• Sayfa alıntısı
Diğer yandan, 193 sayılı Gelir Vergisi Kanunu’nun 1. maddesinde, gerçek kişilerin gelirlerinin gelir vergisine tabi olduğu, gelirin bir gerçek kişinin bir takvim yılında elde ettiği kazanç ve iratların safi tutarı üzerinden hesaplanacağı, aynı Kanunun 37. maddesinin 4. bendinde, gayrimenkul alım, satım ve inşa işlerinin devamlı olması halinde faaliyetin ticari faaliyet, elde edilen kazancın ise ticari kazanç olduğu belirtilmiş olup, gayrimenkul alım satım faaliyetinin ticari faaliyet olarak değerlendirilebilmesi için gayrimenkul alım satım işlerinin devamlılık unsuru taşıyıp taşımadığının ortaya konulması gerekmektedir. Bir faaliyetin devamlılık niteliği taşıyıp taşımadığı ise işlemin aynı vergilendirme döneminde tekrarlanması ya da önceki vergilendirme döneminde de yapılmış olmasına göre belirlenebilir. Maddi ve şekli anlamda bir ticari organizasyonun belirgin olmadığı durumlarda kazanç doğuran işlemin çokluğu, devamlılık unusurunu belirleyen en nesnel ölçüdür. Devamlılık unsurunun gerçekleşmesi halinde, bu işlemlerin kazanç sağlamak amacıyla yapılmadığını ispat yükü ise vergi mükelleflerine aittir.
Dosyanın incelenmesinden, davacı hakkında, 2012 yılına 6 adet gayrimenkul satışı yaptığı ve bu faaliyetin devamlılık gösterdiği gerekçesiyle ticari kazanç yönünden incelenmesi sonucu 2012 yılı hesapları bakımından düzenlenen … tarihli ve … sayılı vergi inceleme raporuna göre, davacının … ili … Mahallesi … ada, … parselde bulunan 05/10/1999 tarihinde aldığı arsasının inşaatını Dİyarbakır 5. Noterliği’nin … yevmiye numaralı Düzenleme Şeklinde Satış Vaadi ve Daire Karşılığı İnşaat Sözleşmesi ile … İnş. San. Tic. Ltd. Şti.’nin üstlendiği ve bu sözleşme gereğince arsa sahibi olarak davacıya yapılacak binadan 6 adet daire kaldığı, davacı tarafından 2012 yılında yapılan bu satışların beyan dışı bırakıldığından bahisle 2012/4-6 ve 10-12 dönemlerine ilişkin vergi ziyaı cezalı geçici vergilerin kaldırılması istemiyle davanın açıldığı görülmektedir.

• Görev maddesi A
Aşağıdaki ifadelerin sayfa alıntısıyla uyuşup uyuşmadığını belirtin ve her biri için evet ya da hayır cevabını, alıntıdaki belirleyici sözleri aynen aktararak verin: (i) Devamlılık unsuru gerçekleştiğinde, işlemlerin kazanç sağlamak amacıyla yapılmadığını ispat yükü vergi idaresine aittir. (ii) Davacı, söz konusu arsayı 2012 yılında almıştır. (iii) Sözleşme gereğince arsa sahibi olarak davacıya yapılacak binadan 6 adet daire kalmıştır.

• Görev kayıtları
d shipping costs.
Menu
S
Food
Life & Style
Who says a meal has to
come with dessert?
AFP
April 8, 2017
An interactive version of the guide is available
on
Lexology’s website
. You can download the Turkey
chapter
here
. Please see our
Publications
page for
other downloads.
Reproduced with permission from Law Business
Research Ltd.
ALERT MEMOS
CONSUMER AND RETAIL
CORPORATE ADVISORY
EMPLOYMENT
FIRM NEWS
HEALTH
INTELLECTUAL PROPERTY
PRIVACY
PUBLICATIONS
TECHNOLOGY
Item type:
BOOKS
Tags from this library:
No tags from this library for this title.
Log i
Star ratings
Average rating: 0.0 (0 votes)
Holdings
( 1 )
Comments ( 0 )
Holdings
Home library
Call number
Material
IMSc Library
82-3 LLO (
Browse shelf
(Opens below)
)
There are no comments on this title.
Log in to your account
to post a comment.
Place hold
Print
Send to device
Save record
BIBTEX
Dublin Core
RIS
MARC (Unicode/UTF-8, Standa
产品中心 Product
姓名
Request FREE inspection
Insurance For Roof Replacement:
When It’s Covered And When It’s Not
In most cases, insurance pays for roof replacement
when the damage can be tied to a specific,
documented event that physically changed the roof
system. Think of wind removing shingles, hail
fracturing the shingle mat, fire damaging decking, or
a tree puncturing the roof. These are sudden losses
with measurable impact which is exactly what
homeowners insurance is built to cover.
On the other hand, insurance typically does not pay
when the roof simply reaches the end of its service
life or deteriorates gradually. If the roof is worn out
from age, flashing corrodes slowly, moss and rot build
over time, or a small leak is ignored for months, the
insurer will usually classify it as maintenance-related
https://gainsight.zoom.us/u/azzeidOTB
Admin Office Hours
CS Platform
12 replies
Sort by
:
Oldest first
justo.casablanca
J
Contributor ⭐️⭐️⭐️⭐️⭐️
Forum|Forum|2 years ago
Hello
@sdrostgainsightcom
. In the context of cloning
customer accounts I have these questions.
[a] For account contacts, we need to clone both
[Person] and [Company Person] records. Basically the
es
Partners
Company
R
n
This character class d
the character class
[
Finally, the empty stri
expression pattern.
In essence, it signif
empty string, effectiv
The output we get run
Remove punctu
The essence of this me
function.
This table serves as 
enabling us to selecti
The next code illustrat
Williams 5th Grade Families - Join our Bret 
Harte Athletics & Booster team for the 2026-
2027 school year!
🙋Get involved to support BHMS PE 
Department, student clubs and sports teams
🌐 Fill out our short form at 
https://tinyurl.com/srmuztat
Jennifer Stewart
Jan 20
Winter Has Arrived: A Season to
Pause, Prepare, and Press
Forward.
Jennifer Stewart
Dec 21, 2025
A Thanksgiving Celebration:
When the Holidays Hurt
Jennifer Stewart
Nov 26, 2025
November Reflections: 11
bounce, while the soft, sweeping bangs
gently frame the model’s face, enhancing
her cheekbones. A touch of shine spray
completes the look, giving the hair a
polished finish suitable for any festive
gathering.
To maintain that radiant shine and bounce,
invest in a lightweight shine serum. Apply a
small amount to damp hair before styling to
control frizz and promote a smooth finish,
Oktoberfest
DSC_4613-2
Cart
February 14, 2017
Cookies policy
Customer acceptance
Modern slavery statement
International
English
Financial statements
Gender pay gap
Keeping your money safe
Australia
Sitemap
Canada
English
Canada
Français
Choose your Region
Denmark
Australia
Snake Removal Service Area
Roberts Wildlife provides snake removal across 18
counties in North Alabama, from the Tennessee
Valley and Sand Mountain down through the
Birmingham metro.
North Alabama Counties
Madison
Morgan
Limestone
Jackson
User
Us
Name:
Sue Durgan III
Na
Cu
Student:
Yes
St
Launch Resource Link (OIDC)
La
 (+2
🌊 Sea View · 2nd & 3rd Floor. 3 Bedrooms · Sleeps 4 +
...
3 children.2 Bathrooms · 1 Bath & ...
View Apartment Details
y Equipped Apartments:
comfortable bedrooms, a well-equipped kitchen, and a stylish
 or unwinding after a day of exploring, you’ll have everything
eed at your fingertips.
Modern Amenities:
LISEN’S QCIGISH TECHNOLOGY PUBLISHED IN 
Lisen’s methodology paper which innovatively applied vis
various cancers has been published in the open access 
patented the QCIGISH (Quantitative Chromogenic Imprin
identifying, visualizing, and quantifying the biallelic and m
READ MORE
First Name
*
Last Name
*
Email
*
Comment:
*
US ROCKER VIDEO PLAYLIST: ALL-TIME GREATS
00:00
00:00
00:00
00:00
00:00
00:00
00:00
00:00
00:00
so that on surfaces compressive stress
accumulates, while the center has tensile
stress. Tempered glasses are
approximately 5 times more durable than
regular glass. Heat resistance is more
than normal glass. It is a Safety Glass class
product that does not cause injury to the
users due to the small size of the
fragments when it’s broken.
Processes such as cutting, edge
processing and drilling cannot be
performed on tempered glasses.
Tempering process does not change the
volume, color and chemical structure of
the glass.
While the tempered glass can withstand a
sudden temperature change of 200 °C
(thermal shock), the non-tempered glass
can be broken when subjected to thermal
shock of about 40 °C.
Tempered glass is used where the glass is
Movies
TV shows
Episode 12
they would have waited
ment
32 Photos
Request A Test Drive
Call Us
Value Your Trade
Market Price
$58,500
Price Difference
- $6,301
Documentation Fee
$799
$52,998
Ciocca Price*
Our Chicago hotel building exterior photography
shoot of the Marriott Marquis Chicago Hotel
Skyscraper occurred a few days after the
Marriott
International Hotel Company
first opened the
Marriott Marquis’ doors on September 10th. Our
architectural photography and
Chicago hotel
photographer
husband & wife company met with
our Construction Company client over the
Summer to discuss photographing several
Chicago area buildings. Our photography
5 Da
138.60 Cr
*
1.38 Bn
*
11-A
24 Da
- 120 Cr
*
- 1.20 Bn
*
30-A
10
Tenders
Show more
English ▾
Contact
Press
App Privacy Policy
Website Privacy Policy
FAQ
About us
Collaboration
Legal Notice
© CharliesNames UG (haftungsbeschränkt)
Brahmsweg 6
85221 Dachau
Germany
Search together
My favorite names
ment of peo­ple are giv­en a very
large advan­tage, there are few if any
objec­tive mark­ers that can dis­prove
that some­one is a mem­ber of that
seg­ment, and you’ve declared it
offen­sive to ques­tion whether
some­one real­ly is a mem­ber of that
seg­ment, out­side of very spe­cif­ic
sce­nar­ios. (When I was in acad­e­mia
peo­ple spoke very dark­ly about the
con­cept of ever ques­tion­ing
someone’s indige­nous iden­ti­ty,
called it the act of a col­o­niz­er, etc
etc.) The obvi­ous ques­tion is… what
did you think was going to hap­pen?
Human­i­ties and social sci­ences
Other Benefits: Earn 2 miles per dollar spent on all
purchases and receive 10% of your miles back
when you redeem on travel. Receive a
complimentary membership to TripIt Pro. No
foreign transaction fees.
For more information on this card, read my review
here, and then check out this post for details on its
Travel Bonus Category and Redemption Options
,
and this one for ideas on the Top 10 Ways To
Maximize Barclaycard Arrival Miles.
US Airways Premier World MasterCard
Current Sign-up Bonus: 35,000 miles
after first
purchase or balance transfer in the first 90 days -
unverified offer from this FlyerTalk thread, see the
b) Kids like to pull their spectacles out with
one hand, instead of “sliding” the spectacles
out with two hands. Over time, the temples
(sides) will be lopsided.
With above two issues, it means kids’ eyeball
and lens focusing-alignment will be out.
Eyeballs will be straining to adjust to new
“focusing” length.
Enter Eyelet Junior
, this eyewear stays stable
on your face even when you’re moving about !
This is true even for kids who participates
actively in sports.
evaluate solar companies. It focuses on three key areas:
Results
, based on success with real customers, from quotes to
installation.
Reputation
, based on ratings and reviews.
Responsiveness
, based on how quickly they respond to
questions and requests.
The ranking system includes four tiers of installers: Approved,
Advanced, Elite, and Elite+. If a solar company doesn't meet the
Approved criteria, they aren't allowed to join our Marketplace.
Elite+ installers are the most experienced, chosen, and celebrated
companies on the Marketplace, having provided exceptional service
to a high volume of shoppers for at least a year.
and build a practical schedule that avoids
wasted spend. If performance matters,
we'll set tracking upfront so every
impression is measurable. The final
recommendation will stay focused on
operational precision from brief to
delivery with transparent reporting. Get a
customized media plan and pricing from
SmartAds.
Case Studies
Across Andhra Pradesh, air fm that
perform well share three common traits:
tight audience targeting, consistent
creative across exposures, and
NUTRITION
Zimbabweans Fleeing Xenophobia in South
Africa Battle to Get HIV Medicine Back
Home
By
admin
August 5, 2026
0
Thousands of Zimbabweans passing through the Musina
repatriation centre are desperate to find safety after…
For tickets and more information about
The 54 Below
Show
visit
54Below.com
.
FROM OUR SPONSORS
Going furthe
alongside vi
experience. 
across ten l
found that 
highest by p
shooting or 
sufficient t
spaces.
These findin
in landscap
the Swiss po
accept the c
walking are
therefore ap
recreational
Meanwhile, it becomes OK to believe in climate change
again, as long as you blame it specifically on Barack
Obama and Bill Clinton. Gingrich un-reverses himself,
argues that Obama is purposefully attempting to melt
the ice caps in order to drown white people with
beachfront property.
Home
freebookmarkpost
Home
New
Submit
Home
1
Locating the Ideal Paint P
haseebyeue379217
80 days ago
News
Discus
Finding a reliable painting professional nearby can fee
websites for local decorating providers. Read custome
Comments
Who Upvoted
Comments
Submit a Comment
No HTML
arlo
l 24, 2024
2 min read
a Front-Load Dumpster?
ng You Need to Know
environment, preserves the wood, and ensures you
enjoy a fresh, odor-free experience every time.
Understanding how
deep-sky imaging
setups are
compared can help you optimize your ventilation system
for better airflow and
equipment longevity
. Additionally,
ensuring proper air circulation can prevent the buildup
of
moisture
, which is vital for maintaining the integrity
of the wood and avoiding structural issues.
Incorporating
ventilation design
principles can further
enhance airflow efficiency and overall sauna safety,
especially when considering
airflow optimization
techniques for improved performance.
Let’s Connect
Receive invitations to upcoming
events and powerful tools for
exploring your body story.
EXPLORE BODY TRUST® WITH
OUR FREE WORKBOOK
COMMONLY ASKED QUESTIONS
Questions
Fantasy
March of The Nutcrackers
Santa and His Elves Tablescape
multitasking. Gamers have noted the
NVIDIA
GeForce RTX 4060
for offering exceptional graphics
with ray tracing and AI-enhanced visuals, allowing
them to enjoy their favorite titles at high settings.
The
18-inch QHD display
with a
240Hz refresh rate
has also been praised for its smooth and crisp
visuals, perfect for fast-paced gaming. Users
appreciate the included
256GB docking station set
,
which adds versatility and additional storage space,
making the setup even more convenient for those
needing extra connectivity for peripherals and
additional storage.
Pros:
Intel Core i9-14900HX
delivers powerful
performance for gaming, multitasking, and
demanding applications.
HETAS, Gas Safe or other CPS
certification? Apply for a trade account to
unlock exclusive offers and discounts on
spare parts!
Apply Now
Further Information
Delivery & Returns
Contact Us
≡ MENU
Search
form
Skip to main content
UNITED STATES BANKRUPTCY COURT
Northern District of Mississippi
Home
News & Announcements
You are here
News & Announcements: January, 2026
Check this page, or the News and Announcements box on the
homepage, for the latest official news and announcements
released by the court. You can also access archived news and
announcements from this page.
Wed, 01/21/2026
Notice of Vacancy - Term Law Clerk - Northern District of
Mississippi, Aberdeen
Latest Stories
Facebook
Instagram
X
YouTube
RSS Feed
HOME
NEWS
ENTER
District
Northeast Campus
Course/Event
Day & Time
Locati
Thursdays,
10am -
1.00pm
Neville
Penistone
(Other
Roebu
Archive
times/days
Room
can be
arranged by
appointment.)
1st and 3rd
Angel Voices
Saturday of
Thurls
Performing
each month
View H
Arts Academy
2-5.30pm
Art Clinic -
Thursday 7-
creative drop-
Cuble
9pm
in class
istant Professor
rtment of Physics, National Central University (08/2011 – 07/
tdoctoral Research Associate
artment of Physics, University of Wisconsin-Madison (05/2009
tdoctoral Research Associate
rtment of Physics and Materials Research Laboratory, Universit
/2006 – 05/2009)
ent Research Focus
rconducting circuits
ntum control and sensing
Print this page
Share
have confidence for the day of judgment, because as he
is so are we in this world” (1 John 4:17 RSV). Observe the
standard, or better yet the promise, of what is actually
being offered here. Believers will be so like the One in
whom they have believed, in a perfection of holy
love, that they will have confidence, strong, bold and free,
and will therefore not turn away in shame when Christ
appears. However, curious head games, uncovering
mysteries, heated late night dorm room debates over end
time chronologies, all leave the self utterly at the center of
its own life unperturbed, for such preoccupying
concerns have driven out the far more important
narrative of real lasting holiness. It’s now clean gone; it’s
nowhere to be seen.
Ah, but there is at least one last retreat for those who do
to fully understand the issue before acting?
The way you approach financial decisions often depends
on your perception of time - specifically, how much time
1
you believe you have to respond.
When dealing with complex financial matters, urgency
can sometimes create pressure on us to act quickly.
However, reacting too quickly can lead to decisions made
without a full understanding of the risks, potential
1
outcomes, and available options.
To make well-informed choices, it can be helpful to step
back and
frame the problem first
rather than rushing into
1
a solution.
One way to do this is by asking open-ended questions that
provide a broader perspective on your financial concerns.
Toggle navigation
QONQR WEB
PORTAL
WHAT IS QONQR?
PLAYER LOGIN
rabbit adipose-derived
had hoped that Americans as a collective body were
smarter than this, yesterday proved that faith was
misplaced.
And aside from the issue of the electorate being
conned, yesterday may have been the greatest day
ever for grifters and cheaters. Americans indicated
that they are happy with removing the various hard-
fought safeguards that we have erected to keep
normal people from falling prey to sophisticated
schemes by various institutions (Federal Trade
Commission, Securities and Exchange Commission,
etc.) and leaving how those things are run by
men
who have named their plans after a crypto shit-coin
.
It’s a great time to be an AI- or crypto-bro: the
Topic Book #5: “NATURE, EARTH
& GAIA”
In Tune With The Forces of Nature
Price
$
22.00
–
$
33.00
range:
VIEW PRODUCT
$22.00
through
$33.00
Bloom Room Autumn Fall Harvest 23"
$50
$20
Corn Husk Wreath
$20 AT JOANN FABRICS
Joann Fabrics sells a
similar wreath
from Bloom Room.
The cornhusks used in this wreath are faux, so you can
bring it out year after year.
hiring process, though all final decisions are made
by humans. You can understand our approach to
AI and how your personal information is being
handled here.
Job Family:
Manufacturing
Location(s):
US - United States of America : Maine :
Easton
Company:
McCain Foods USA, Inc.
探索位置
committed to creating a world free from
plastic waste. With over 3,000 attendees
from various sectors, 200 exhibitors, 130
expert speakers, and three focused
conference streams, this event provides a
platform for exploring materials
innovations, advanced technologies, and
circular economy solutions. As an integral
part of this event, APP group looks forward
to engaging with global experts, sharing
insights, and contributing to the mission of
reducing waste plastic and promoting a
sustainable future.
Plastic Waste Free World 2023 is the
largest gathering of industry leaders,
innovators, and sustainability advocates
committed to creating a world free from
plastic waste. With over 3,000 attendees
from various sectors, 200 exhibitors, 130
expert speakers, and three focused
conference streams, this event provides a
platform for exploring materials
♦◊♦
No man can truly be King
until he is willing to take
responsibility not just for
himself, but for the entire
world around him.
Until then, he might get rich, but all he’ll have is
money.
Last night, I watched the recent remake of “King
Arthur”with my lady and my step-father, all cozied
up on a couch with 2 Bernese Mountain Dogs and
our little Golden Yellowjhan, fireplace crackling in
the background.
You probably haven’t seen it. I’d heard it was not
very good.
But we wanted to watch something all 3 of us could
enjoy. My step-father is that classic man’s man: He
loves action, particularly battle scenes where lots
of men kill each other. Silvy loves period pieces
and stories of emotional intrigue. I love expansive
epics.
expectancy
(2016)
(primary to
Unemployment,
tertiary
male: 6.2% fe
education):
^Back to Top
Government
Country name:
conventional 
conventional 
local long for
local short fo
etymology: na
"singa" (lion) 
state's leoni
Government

• Görev maddesi B
Kayıtların en başındaki satırdan "Average rating: 0.0 (0 votes)" ifadesini içeren satıra kadar, iki uç da dahil olmak üzere, tüm satırları "library" yerine "collection" koyarak yeniden yazın. Geri kalan her şey aynı kalsın ve yalnızca bu satırları verin.

• Sonuç A
(i) Hayır: "bu işlemlerin kazanç sağlamak amacıyla yapılmadığını ispat yükü ise vergi mükelleflerine aittir"
(ii) Hayır: "05/10/1999 tarihinde aldığı arsasının"
(iii) Evet: "arsa sahibi olarak davacıya yapılacak binadan 6 adet daire kaldığı"

• Sonuç B
d shipping costs.
Menu
S
Food
Life & Style
Who says a meal has to
come with dessert?
AFP
April 8, 2017
An interactive version of the guide is available
on
Lexology’s website
. You can download the Turkey
chapter
here
. Please see our
Publications
page for
other downloads.
Reproduced with permission from Law Business
Research Ltd.
ALERT MEMOS
CONSUMER AND RETAIL
CORPORATE ADVISORY
EMPLOYMENT
FIRM NEWS
HEALTH
INTELLECTUAL PROPERTY
PRIVACY
PUBLICATIONS
TECHNOLOGY
Item type:
BOOKS
Tags from this collection:
No tags from this collection for this title.
Log i
Star ratings
Average rating: 0.0 (0 votes)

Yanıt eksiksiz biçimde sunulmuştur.